Postgresql – Which index shall I create in Postgres to speedup join of two big (several million rows) tables connected one-to-many

join;performancepostgresql

I have 2 tables, first one contains dated items (something like log records), second one – multiple attributes of those items.

First table:

CREATE TABLE items
(
  date date NOT NULL,
  point_id integer NOT NULL,
  /* several more columns */
);

Second table:

CREATE TABLE attributes
(
  attribute_id integer,
  value double precision NOT NULL,
  point_id integer,
  CONSTRAINT fk_point_id FOREIGN KEY (point_id)
      REFERENCES items (point_id) MATCH SIMPLE
      ON UPDATE RESTRICT ON DELETE CASCADE
)

So for single record in items there are 1..N records in attributes. For now able items has about 35M of rows, for each row there are 2 rows in attributes table – one with attribute_id = 0 and second with attribute_id = 1

I have separate btree indexes on all listed fields. And what is unclear to me is why following query leads to Seq Scan of attributes table:

EXPLAIN SELECT s.date, a1.value AS value
    FROM items s
    INNER JOIN attributes a1
        ON s.point_id = a1.point_id
    WHERE a1.attribute_id = 0
    AND s.date >= '2016-12-01'::DATE

Here is explain result:

Hash Join  (cost=14457.15..1529906.57 rows=310075 width=12)
  Hash Cond: (a1.point_id = s.point_id)
  ->  Seq Scan on attributes a1  (cost=0.00..1376027.10 rows=36352418 width=12)
        Filter: (attribute_id = 0)
  ->  Hash  (cost=10569.55..10569.55 rows=311008 width=8)
        ->  Index Scan using items_date_idx on items s  (cost=0.56..10569.55 rows=311008 width=8)
              Index Cond: (date >= '2016-12-01'::date)

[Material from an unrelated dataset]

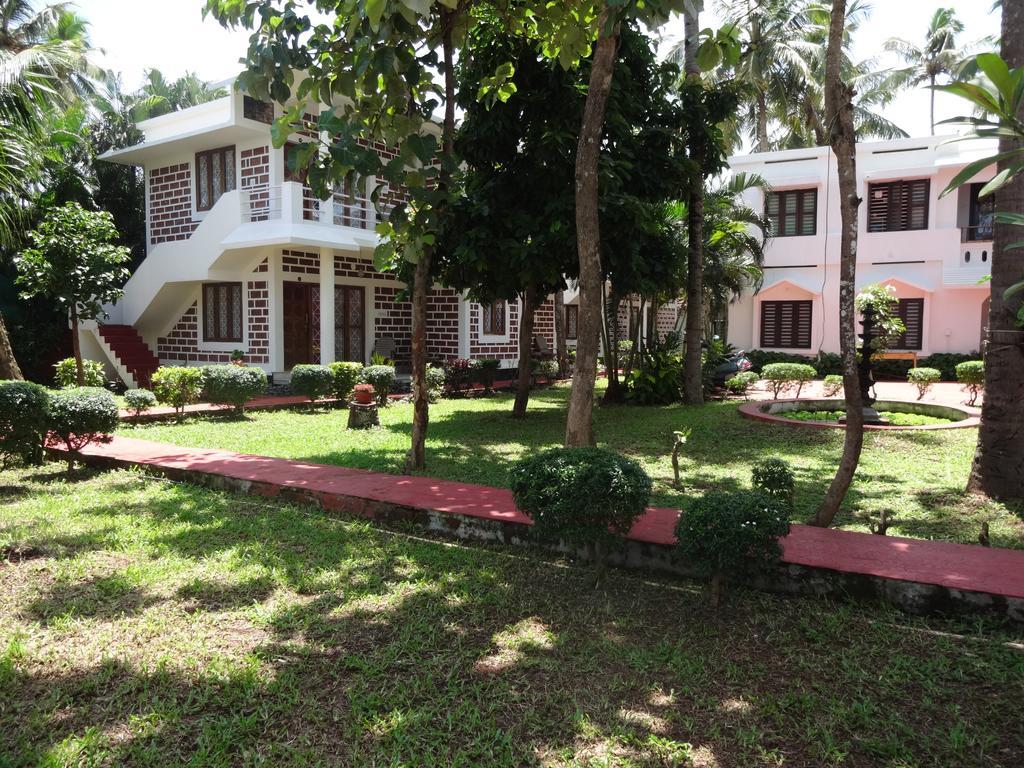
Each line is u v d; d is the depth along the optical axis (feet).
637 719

I see that Postgres uses index to filter items table and get only needed rows – there are about 300K of them. But then why it iterates over whole 70M attributes table to compose hash map? As I have indexes on 'point_id' column in both tables, why not to use them to perform merge join of just 300K?

I tried to enable/disable different planner options, but of course it get worse. I understand that planner does his job very well, there is just something wrong in my schema and I need to help planner somehow. I've tried to solve the issue with adding composite index like 'date,point_id' – at least it helped in Mongo (after filtering by date you have sorted list of point_id and may perform merge join), but Postgres ignored those indexes and used simple ones.

So which index shall I create (or how shall I redesign my schema) to get provided query work faster and prevent seq scan?

Not sure how can it help, but in items table each row has larger point_id than previous and same or larger date. Also, I do not need exact date/time – only date part.

In the query above if I remove date check condition I get the merge join as expected:

Merge Join  (cost=73.17..4229922.45 rows=36352418 width=12)
  Merge Cond: (s.point_id = a1.point_id)
  ->  Index Scan using items_point_id_idx on items s  (cost=0.44..1143957.50 rows=36461804 width=8)
  ->  Index Scan using attributes_point_id_idx on attributes a1  (cost=0.57..2540470.32 rows=36352418 width=12)
        Filter: (attribute_id = 0)

I use postgres 9.5

Result of explain(analyze,verbose): https://explain.depesz.com/s/P1D

In theory there could be custom amount of attributes, it is defined in runtime.

There is an index on attribute_id. I think it is not used because half of table has attribute_id = 0 and another half has attribute_id = 1.

Best Answer

It is quite reasonable for the planner to think that scanning 70,000,000 rows in sequential order is going to be faster than reading 310,075 in a random order. If you tried disabling enable_seqscan and the query performance got worse, then it seems likely the planner is making the correct decision there. Could you post an EXPLAIN (ANALYZE) of what happens in that case?

If it did a merge join on the index attributes_point_id_idx like you suggest, than for each row it returns it would have to jump to some random part of the attributes table to check that that row has not yet been deleted, to check the attribute_id to see if it is 0, and to fetch value so it can be returned.

If you make an index on (point_id, attribute_id, value) and you keep the table vacuumed, then it might choose to use an index only scan (as the input to the merge join) as now it can get all the data it needs from the index, no randomly ordered visit to the table is needed.

It could be a challenge keeping the attributes table adequately vacuumed. The autovacuum system is only designed to reduce bloat. Keeping index-only-scans efficient is not yet part of the autovacuum design.